Dear Technoid,
I am considering either porting a 12 ga. Benelli, or purchasing a ported choke. Purpose is reduction of muzzle jump. Can you give me the pro/con of each, and which would you recommend?
thanks,
john
Dear John,
If you are just dying to drill holes in something, I guess that I would go with Ballistic Specialties Angle Porting on the barrel. Skip the ported chokes.
Ported chokes have holes all the way around the circumference of the choke. Escaping gas pushes out of those holes equally in a 360 degree circle. If porting is to work at all to keep muzzle jump down, the escaping gas has to push straight up, not down and to the sides.
Technically, barrel porting definitely does work. No question about it. Whether it works well enough to be worth the trouble and expense is an entirely different question. In order to work well enough to notice, porting requires a light gun, heavy load, light left hand control and truly vertical porting. As you alter these for criteria, porting loses its effectiveness in proportion.
I have shot a whole ton a ported shotguns. 95% of the time I could tell no difference at all. 5% of the time I could tell a difference, but invariably those barrels also had other things done to them (cones, backboring, wad stripper chokes) so the test was never clear.
We know that vertical porting reduces muzzle jump in high powered pistols and rifles. The problem is that the tremendous gas pressures in these firearms bear absolutely no relation to the low gas pressures at the end of our shotgun muzzles. High gas pressure is what makes porting work to reduce muzzle jump.

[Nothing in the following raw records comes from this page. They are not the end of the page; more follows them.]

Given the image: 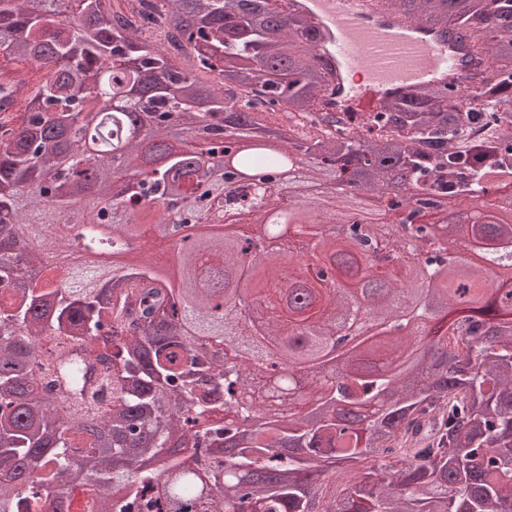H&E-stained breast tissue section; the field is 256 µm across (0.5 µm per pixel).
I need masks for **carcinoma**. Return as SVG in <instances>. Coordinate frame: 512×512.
<instances>
[{
  "mask_svg": "<svg viewBox=\"0 0 512 512\" xmlns=\"http://www.w3.org/2000/svg\"><path fill=\"white\" fill-rule=\"evenodd\" d=\"M276 2L156 0L169 40L197 69L216 73L217 90L127 27L109 0H0V56L46 69L21 123L0 124V512H44L75 483L92 490L96 512H512V305L491 291L512 295V284L496 270L428 258L370 269L377 320L399 316L438 337L445 360L374 372L366 361L405 353L411 342L381 330L345 360L344 381L316 391L318 414L308 416L272 411L260 398L245 403L233 390L270 395L251 358L253 337L221 309L227 289L271 292L244 274L250 247L239 239L199 233L176 283L156 256L109 274L77 267L59 281L39 250H13L32 224L54 234L62 214L110 224L118 237L163 223L156 205L197 223L202 204L224 195L223 168L203 157L194 167L182 162L202 131L279 139L286 130L283 149L305 154L309 182L331 192L351 168L367 194L394 169L414 174L420 196L460 203L483 182L512 187V25H486L492 13L512 15V0H377L381 11L459 43L475 84L462 94L427 85L375 113L320 111L331 70L311 43L312 21L293 12L291 33L270 40ZM211 54L222 56L220 68ZM108 117L102 134L133 118L146 139L76 165L70 129ZM147 163L159 172L132 183L129 204L118 207L113 178ZM511 208L506 198L503 215L457 224L455 235L493 254L512 241ZM344 210L336 196L308 201L302 215L337 224ZM358 273L349 242H321L298 269L290 286L298 296L269 328L268 347L302 324L306 337L288 349L317 360L336 310L357 311L347 284ZM459 280L471 292L462 308L452 302ZM132 282L140 313L126 317ZM58 336L104 368L111 405L80 412L41 387L40 343ZM200 336L233 339L243 359L228 364L202 351ZM60 373L81 391L83 362ZM389 388L385 407L378 398ZM340 466L357 473L327 499L323 483Z\"/></svg>",
  "mask_w": 512,
  "mask_h": 512,
  "instance_id": "carcinoma-1",
  "label": "carcinoma"
}]
</instances>
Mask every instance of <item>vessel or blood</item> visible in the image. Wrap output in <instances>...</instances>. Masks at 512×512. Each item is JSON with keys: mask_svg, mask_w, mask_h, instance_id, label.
I'll list each match as a JSON object with an SVG mask.
<instances>
[{"mask_svg": "<svg viewBox=\"0 0 512 512\" xmlns=\"http://www.w3.org/2000/svg\"><path fill=\"white\" fill-rule=\"evenodd\" d=\"M296 4L317 12L315 45L328 65L364 74L363 83L348 88L361 111H377L387 92L416 87L431 73L448 78L458 89L466 84L456 54L443 51L439 42L412 34L410 23L380 19L373 0H296Z\"/></svg>", "mask_w": 512, "mask_h": 512, "instance_id": "b4317fda", "label": "vessel or blood"}]
</instances>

I would be very interested in hearing from any SR reader who has had a plain barrel that he has shot for a while sent our for porting (no other work, just ported). I would like to hear whether he felt that it was worth it. Personally, my experience would indicate that you should save your money and buy a softer shooting, more controllable gun than the Benelli. The Benelli has a lot of good points, but soft shooting isn’t one of them.
One last thought. You can often reduce muzzle jump by simply increasing the pitch of your stock a bit. Try increasing pitch until you encounter face slap and then decreasing it one notch. A properly fit stock will go a long way towards keeping that barrel flat. 100 Straight Products sells angled spacers specifically designed to alter pitch.